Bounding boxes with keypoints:

***

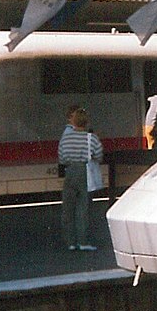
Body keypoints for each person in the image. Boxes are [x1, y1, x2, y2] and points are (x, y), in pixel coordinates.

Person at [57, 107, 103, 251]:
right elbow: (99, 155)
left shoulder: (66, 137)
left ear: (73, 121)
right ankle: (83, 241)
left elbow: (61, 156)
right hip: (85, 172)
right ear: (86, 122)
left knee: (68, 207)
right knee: (83, 207)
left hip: (70, 171)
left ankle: (70, 242)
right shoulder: (92, 138)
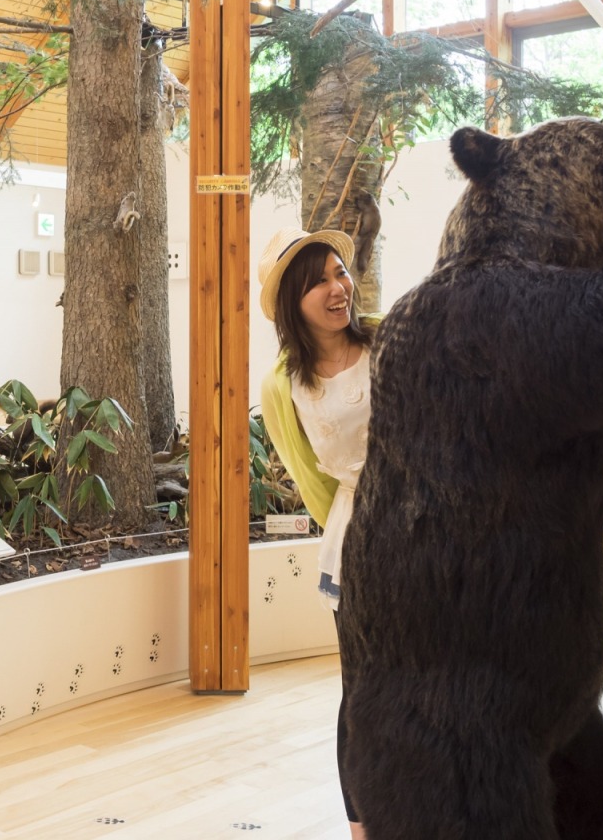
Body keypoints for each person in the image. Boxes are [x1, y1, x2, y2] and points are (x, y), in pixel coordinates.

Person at [257, 226, 377, 838]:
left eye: (340, 273)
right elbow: (312, 482)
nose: (339, 289)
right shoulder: (284, 386)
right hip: (360, 541)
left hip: (436, 527)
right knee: (362, 693)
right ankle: (362, 829)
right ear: (291, 304)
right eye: (320, 282)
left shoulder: (389, 339)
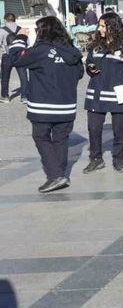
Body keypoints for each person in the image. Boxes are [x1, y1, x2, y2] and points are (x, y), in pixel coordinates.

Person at [12, 17, 84, 193]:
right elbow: (80, 73)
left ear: (43, 31)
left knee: (41, 137)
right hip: (66, 105)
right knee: (61, 140)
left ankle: (55, 175)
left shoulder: (40, 50)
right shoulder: (72, 51)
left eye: (37, 30)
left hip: (43, 105)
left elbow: (15, 59)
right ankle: (59, 175)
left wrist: (20, 38)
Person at [82, 13, 123, 174]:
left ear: (112, 26)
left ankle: (118, 160)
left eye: (103, 26)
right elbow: (89, 62)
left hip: (119, 95)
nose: (99, 29)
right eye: (99, 26)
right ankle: (95, 159)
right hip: (96, 94)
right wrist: (90, 68)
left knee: (119, 130)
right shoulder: (96, 45)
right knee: (93, 129)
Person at [2, 13, 28, 103]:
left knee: (5, 77)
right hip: (20, 56)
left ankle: (5, 97)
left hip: (7, 56)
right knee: (23, 77)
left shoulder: (1, 30)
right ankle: (24, 97)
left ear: (5, 20)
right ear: (15, 19)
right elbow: (26, 43)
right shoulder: (21, 30)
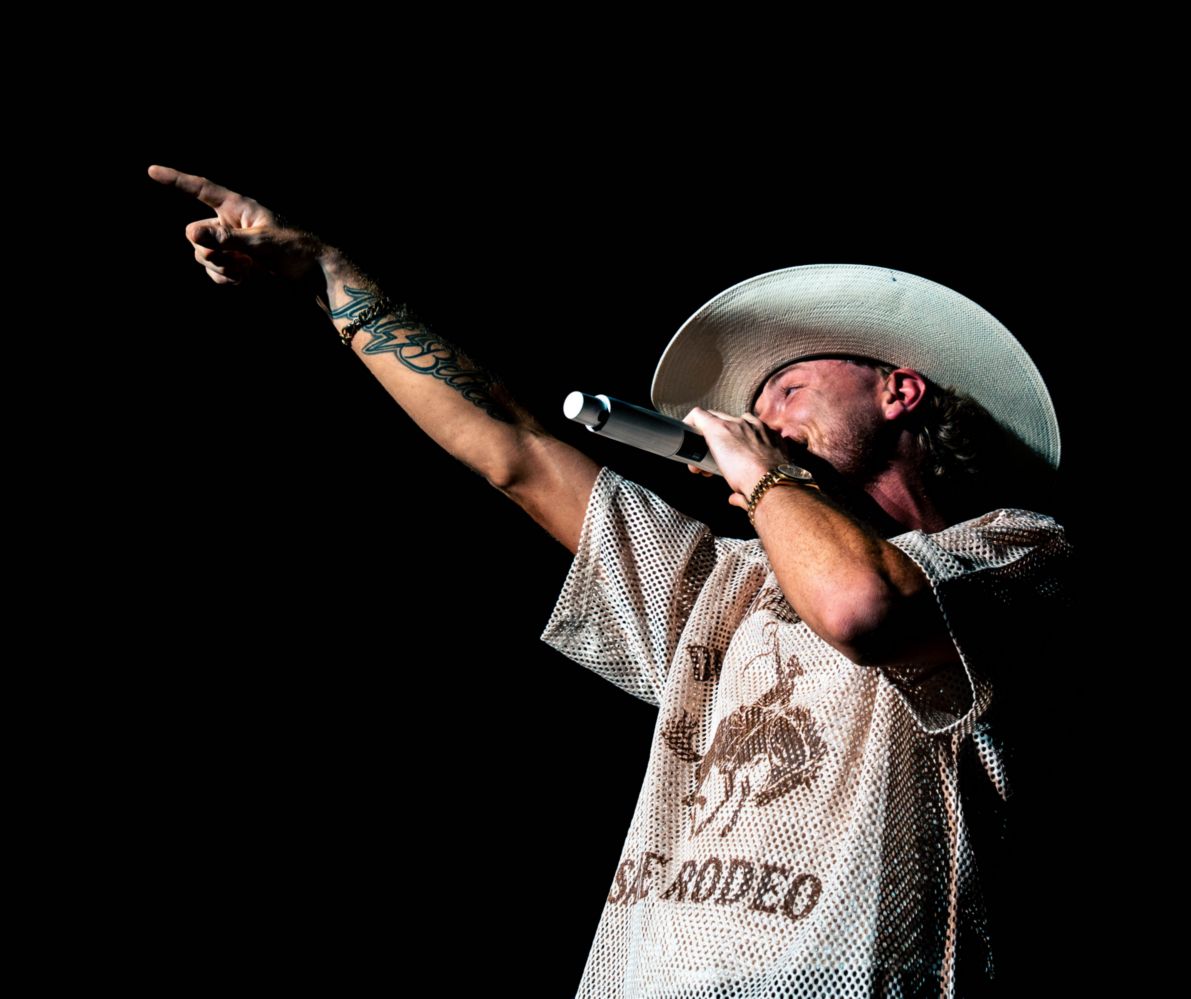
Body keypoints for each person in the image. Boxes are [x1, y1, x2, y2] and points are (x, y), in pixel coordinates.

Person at [150, 164, 1073, 997]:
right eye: (751, 411)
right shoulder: (724, 580)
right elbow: (513, 450)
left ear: (898, 391)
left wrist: (761, 472)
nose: (758, 417)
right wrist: (330, 277)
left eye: (788, 390)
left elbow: (860, 606)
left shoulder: (1014, 551)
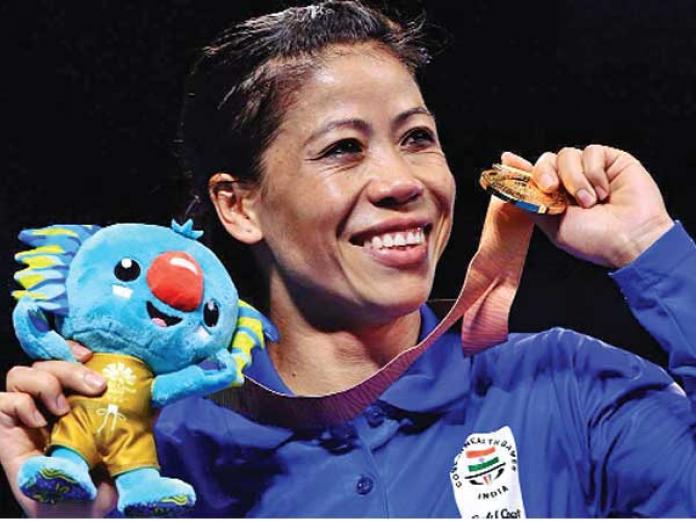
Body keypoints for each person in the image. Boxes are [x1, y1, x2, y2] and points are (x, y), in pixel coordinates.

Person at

***

# TRY IT
Print all of the data exactly, and do not carry over any pictures.

# THE ANSWER
Body keypoints for each person in the image. Boxes are [x1, y1, x2, y2] and points are (x, y), in pixel coordinates.

Person at [57, 107, 103, 251]:
right elbow: (99, 155)
left shoulder: (66, 137)
left ear: (73, 121)
right ankle: (83, 241)
left elbow: (61, 156)
right hip: (85, 172)
right ear: (86, 122)
left knee: (68, 207)
right knee: (83, 207)
left hip: (70, 171)
left ankle: (70, 242)
right shoulder: (92, 138)
Body keypoints for each person in the image. Boxes are [x1, y1, x2, y2] and points are (x, y), in pixel coordinates.

Person at [257, 226, 377, 838]:
left eye: (340, 273)
right elbow: (312, 482)
nose: (339, 289)
right shoulder: (284, 386)
right hip: (360, 541)
left hip: (436, 527)
right knee: (362, 693)
right ankle: (362, 829)
right ear: (291, 304)
right eye: (320, 282)
left shoulder: (389, 339)
Body keypoints for each person in the image. Boxes are [x1, y1, x2, y2] and points are (x, y), in pixel coordinates.

Person at [12, 17, 84, 193]:
right elbow: (80, 73)
left ear: (43, 31)
left knee: (41, 137)
right hip: (66, 105)
right knee: (61, 140)
left ankle: (55, 175)
left shoulder: (40, 50)
right shoulder: (72, 51)
left eye: (37, 30)
left hip: (43, 105)
left elbow: (15, 59)
right ankle: (59, 175)
left wrist: (20, 38)
Person at [82, 13, 123, 174]:
left ear: (112, 26)
left ankle: (118, 160)
left eye: (103, 26)
right elbow: (89, 62)
left hip: (119, 95)
nose: (99, 29)
right eye: (99, 26)
right ankle: (95, 159)
right hip: (96, 94)
right wrist: (90, 68)
left knee: (119, 130)
right shoulder: (96, 45)
right knee: (93, 129)
Person at [2, 13, 28, 103]:
left knee: (5, 77)
right hip: (20, 56)
left ankle: (5, 97)
left hip: (7, 56)
right knee: (23, 77)
left shoulder: (1, 30)
right ankle: (24, 97)
left ear: (5, 20)
right ear: (15, 19)
right elbow: (26, 43)
right shoulder: (21, 30)
Body keypoints for each person in the image. Boxes are [x1, y1, x2, y2] and points are (x, y), in pixel coordinates.

Person at [150, 164, 1073, 997]:
right eye: (751, 411)
right shoulder: (724, 580)
right elbow: (513, 450)
left ear: (898, 391)
left wrist: (761, 472)
nose: (758, 417)
right wrist: (330, 277)
left eye: (788, 390)
left elbow: (860, 606)
left shoulder: (1014, 551)
Body keypoints for each person in the image. Boxes are [x1, y1, x2, y2] and points are (x, y), in pixel coordinates.

Person at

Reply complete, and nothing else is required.